SICHREM calls upon the Government of India to immediately ratify the Convention against Torture and Other Cruel, Inhuman, Degrading Treatment or Punishment (“CAT”) and to pass a domestic legislation categorically prohibiting torture immediately.

26 June 2013 – On this date in 1987, the Convention against Torture and Other Cruel, Inhuman or Degrading Treatment or Punishment came into force. It was an important step in the much-needed process of globalising human rights and acknowledging that torture, and all forms of inhuman or degrading treatment or punishment, are absolutely and universally illegal. In 1997, the United Nations General Assembly decided to mark this historic date and designated 26 June each year as International Day in Support of Victims of Torture.

Torture seeks to annihilate the victim’s personality and denies the inherent dignity of the human being. The United Nations has condemned torture from the outset as one of the vilest acts perpetrated by human beings on their fellow human beings.

Torture is a crime under international law. According to all relevant instruments, it is absolutely prohibited and cannot be justified under any circumstances. This prohibition forms part of customary international law, which means that it is binding on every member of the international community, regardless of whether a State has ratified international treaties in which torture is expressly prohibited. The systematic or widespread practice of torture constitutes a crime against humanity.

Right to Rehabilitation is the theme for the 26 June 2013 campaign. At the end of 2012, the UN Committee against Torture published a General Comment on Article 14 of the Convention against Torture, which states: Each State Party shall ensure in its legal system that the victim of an act of torture obtains redress and has an enforceable right to fair and adequate compensation, including the means for as full rehabilitation as possible.

The General Comment clarified points of Article 14, namely that ,Holistic rehabilitation, needs to be provided which includes medical, psychological, legal and vocational support to survivors of torture, that it must be accessible at the soonest possible point after torture, and that torture victims have a right to choose their provider, be it non-governmental organisations or the State providing services.

Further Article 14 of the UN Convention Against Torture expressly provides that States should make compensation to torture survivors an enforceable right, including the means for as full rehabilitation as possible. It adds a fundamental element to the fight against torture by explicitly recognising that rehabilitation has to form part of the response to torture.

However, while international law grants all torture victims a right to rehabilitation, this is unfortunately not always a reality.

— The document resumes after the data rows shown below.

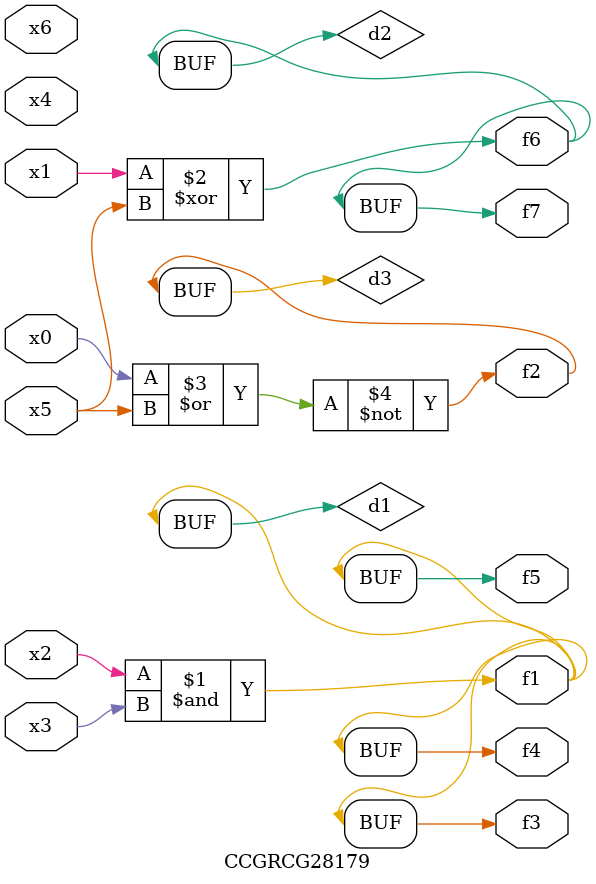
<source format=v>
module CCGRCG28179(
	input x0, x1, x2, x3, x4, x5, x6,
	output f1, f2, f3, f4, f5, f6, f7
);

	wire d1, d2, d3;

	and (d1, x2, x3);
	xor (d2, x1, x5);
	nor (d3, x0, x5);
	assign f1 = d1;
	assign f2 = d3;
	assign f3 = d1;
	assign f4 = d1;
	assign f5 = d1;
	assign f6 = d2;
	assign f7 = d2;
endmodule

</source>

As such, we wanted to use, the International Day in Support of Victims of Torture, to reiterate that victims of torture have this right – a Right to Rehabilitation – and that supporting victims of torture can mean providing as full rehabilitation as possible, through a holistic approach that includes medical, psychological, and social needs, and access to justice and redress.

As of  2013, there are 153 Countries , who have shown their commitment to eradicating torture by ratifying CAT and 78 countries are yet to ratify CAT – the Government of India signed on 14th October 1997 but has still not ratified CAT. Ratification would be an important step in securing the effective protection against torture by requiring changes to domestic law aligning Indian practice with the well-established international standards on torture.

In Karnataka, SICHREM has documented more than 50 cases of illegal detention, torture, encounters (extra-judicial killings), deaths in police & judicial custody from January 2013 to June 2013 (6months), and has filed complaints with the State Human Rights Commission, Government of Karnataka, the Police department and other human rights institutions.

The United Nations International Day in Support of Victims of Torture, gives us the opportunity to stand united and remind the world that torture is a cruel violation of human rights. Together, we affirm the right of survivors of torture to rehabilitation. We take the opportunity to remind governments to take seriously their responsibilities to ensure as full rehabilitation as necessary.

Therefore SICHREM demands the following from the Government of India:

1) To ensure that an order from a superior officer or a public authority may not be invoked as justification for committing torture;

2) To provide an effective mechanism to promptly investigate any allegation of torture;

3) To make compensation an enforceable right, including the means for full rehabilitation.


1. The immediate ratification of the Convention against Torture without any reservations and the signing and ratification of the Optional Protocol to the Convention;

2. The passing of legislation which penalizes torture and provides for a right to rehabilitation;

3. Specific safeguards protecting women, children, dalits and minorities, set out in legislation and strictly enforced through human rights institutions and court directions.